The old town is twists of alley and clothes line and the occasional dead end alive with children hopscotching. The sun melts over the turret-tops and catches the city walls as it goes. I touch them on my way, tracing the pockmarks left by old bullets. Shadows are patching them up, and by the time darkness falls, they’ll be healed to bruises.
He greets everybody at his door with a handquake and a shot of slivovitz. The place couldn’t be called a restaurant: diners teeter on stools and arm chairs as if at a family feast, and trinkets decorate each table. War helmets, snow globes. Dead relatives peer disinterested from their frames as burek passes them by.

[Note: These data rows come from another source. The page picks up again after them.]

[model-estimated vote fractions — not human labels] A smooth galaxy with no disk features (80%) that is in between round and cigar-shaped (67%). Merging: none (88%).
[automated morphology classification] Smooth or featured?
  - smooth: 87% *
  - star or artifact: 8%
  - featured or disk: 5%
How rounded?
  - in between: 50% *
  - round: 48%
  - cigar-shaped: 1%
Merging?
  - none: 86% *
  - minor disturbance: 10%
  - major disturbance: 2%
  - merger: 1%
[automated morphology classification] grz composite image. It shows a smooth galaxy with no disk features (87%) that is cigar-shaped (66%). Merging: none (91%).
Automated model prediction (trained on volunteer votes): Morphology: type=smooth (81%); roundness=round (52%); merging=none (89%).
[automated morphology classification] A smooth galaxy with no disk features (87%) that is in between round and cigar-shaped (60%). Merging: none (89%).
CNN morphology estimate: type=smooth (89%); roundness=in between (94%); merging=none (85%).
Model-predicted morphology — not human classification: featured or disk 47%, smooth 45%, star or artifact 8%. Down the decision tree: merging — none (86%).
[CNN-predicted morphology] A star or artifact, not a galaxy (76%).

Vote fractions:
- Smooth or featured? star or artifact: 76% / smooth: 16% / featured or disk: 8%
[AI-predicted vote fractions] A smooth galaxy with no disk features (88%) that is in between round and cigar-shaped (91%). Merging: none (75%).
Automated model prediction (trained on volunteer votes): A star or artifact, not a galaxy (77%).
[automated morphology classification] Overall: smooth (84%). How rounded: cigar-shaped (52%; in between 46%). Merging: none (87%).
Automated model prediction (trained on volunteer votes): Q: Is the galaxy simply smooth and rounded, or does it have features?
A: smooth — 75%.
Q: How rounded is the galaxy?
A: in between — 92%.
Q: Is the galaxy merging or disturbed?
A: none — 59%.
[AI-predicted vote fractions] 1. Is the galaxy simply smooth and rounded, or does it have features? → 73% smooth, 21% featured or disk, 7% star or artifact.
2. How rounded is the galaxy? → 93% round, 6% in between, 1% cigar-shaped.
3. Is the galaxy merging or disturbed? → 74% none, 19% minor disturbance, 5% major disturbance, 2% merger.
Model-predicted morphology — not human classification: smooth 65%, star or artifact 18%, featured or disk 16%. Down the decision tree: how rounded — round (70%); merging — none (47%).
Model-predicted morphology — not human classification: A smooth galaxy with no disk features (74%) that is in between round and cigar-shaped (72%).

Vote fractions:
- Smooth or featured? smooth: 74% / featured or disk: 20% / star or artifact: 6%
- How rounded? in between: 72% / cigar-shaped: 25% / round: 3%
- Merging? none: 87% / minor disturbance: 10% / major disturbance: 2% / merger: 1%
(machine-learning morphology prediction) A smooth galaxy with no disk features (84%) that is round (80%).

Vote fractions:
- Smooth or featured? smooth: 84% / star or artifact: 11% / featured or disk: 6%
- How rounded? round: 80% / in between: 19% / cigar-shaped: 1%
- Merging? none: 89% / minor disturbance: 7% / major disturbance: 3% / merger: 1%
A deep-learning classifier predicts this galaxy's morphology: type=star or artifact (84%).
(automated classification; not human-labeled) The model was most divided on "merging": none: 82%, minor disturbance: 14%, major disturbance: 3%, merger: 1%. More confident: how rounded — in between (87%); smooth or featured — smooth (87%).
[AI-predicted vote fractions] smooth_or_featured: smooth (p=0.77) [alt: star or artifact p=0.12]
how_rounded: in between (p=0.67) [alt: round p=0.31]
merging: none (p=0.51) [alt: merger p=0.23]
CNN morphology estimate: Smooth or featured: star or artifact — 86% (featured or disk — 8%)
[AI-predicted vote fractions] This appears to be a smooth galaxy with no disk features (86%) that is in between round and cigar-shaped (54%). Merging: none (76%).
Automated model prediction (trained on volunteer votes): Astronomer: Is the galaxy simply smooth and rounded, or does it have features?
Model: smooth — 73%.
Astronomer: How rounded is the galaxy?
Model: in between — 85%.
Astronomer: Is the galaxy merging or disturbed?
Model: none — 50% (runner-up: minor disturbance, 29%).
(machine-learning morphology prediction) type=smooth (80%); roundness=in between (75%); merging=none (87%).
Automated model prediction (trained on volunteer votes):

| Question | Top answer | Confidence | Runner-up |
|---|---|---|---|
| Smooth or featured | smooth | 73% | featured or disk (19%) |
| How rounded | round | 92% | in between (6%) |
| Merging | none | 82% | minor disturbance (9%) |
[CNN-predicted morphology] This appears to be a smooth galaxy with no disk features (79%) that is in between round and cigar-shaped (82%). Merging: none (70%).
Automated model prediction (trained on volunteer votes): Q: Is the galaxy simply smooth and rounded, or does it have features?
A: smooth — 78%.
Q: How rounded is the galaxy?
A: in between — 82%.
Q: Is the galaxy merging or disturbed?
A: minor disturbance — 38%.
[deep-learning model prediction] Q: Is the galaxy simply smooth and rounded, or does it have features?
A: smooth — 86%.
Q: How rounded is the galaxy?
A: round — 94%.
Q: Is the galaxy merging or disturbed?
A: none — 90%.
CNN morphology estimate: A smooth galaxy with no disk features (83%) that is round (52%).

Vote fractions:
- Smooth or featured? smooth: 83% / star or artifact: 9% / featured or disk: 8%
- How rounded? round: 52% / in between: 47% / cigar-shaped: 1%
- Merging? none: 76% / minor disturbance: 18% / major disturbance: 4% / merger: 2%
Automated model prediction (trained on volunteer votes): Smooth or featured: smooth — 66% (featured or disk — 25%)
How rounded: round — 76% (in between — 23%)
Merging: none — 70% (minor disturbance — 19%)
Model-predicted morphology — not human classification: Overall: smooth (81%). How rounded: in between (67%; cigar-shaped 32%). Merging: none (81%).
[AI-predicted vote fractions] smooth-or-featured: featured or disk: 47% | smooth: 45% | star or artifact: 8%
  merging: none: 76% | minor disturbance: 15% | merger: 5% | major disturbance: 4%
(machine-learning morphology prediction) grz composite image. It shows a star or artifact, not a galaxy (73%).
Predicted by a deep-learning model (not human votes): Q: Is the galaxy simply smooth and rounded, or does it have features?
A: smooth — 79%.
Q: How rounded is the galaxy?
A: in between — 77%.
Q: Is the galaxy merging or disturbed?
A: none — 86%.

I try to sit but he shakes his head, beckons me towards a curtain at the back of the room. The terrace reveals the bridge that cuts the city in half, a second moon suspended in the darkness. His index and middle fingers mime a man, running and diving from the table’s edge. The city’s men jump from Stari Most once a year, 79 feet to the hard aqua below. I wince and he laughs, flexes fingers that have broken the river surface many times. “It is not so bad. When –” He pauses, becomes serious.
He lifts the bottom of his shirt to reveal two scars, puckered lumps of flesh pouting from his ribcage. The fingers that depicted the diving man join to form a gun, thumb cocked, pointing at my heart.
Cevapi breaks the stand-off. The chef plonks down delicate folds of pita, crackling beef soothed by sour cream. My host places his hand upon my shoulder – just a hand. “Hvala.” A word I know. He smiles, then, and deep trenches spread from his eyes, and I know that it is this smile that I will remember, and do still.